* **Action item**
Among the entries below, please show each line that carries the word "名前が無い".

* **Stored items**
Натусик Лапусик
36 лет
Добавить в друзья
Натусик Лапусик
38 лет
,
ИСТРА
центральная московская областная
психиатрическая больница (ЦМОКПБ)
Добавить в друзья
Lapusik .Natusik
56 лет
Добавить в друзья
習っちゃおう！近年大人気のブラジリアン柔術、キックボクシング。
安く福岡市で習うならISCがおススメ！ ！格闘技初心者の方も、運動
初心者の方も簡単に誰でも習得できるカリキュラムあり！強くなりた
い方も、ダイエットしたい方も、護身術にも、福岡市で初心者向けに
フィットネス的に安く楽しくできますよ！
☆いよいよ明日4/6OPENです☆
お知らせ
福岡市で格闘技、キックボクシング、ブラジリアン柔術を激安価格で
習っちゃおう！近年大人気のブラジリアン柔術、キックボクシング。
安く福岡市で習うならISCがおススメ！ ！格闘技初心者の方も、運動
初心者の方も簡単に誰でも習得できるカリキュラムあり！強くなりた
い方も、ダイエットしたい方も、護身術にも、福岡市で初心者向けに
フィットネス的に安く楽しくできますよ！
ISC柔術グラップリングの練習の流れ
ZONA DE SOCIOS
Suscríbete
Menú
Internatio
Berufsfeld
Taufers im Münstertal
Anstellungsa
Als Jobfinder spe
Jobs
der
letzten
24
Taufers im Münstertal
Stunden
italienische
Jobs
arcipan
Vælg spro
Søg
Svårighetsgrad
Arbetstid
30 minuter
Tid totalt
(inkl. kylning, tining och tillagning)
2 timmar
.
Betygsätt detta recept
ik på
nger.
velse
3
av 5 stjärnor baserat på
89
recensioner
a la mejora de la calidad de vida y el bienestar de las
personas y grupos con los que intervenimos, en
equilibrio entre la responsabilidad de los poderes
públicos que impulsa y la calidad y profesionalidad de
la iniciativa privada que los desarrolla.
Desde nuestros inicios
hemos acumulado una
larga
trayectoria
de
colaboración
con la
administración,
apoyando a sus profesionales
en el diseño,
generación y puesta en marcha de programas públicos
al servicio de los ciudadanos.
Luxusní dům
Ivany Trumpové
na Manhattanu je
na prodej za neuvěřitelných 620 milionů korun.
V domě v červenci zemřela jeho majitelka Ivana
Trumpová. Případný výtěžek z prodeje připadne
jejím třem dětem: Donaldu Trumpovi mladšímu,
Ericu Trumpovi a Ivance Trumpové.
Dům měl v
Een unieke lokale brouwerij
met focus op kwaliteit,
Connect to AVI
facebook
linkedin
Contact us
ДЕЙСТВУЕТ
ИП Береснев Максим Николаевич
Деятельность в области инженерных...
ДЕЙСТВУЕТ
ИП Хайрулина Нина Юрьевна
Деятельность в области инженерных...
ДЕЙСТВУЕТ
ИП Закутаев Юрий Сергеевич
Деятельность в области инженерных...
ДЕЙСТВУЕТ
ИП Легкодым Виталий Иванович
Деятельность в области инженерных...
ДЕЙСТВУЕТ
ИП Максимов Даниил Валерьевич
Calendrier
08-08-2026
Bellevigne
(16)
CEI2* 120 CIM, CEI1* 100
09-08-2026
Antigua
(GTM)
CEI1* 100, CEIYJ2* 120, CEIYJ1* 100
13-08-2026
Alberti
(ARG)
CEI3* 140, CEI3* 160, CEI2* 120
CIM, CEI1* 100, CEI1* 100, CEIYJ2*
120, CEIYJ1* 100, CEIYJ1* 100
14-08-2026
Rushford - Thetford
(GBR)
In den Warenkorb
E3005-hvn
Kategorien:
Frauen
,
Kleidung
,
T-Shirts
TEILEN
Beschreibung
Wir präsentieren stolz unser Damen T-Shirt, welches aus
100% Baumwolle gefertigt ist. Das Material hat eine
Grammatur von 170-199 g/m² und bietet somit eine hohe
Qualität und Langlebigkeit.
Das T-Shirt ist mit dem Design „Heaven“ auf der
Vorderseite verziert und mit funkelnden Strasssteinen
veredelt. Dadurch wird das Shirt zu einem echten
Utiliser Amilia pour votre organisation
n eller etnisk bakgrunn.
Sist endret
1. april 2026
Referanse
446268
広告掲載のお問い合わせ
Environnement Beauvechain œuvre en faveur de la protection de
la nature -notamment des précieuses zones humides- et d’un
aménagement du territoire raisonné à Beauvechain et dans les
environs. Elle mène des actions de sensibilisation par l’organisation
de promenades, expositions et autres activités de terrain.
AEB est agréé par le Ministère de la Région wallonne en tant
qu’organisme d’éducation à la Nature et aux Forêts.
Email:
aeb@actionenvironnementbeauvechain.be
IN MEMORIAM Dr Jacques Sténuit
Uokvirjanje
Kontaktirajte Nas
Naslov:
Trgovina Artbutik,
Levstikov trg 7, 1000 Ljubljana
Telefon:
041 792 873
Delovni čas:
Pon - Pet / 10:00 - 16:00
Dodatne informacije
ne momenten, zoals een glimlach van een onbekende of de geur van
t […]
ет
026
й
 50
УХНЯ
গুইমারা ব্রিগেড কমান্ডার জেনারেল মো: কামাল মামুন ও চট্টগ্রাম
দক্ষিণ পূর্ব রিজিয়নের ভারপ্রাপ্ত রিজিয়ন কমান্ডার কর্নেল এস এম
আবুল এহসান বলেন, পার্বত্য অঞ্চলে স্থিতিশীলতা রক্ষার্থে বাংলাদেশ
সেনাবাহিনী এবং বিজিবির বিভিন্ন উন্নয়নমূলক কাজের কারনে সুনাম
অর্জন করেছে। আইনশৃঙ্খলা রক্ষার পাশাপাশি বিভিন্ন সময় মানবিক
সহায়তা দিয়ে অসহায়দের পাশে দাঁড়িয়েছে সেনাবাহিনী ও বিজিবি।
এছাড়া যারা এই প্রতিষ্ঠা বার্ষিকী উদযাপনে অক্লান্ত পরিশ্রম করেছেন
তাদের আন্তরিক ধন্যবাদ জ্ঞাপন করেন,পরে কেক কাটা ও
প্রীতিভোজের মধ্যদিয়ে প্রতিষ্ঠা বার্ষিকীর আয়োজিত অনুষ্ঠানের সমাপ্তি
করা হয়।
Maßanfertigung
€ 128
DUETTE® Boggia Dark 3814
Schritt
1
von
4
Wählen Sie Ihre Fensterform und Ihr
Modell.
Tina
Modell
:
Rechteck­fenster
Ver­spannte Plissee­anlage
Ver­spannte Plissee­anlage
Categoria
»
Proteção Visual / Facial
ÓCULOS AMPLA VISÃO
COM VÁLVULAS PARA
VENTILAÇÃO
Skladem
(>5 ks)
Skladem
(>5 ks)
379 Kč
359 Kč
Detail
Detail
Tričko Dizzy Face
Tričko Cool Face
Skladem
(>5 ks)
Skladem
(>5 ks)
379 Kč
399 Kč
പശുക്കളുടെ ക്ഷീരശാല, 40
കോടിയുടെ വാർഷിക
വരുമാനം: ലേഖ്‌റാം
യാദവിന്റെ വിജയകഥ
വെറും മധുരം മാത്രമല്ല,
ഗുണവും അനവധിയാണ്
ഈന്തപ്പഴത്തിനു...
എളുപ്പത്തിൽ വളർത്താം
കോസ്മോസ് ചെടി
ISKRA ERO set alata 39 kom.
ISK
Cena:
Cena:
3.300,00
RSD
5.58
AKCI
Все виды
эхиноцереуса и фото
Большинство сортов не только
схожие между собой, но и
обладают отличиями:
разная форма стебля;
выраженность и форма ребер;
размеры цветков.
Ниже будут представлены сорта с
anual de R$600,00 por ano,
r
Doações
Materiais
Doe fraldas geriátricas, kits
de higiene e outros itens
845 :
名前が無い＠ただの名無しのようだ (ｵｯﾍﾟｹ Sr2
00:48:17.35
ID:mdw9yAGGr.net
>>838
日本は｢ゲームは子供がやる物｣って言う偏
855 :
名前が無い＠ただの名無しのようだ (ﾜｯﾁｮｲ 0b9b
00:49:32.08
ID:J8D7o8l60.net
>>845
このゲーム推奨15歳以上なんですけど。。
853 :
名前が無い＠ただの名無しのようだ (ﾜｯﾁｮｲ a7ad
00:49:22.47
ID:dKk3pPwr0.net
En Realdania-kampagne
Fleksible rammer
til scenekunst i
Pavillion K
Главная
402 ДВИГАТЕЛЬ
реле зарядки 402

* **Task solution**
名前が無い＠ただの名無しのようだ (ｵｯﾍﾟｹ Sr2
名前が無い＠ただの名無しのようだ (ﾜｯﾁｮｲ 0b9b
名前が無い＠ただの名無しのようだ (ﾜｯﾁｮｲ a7ad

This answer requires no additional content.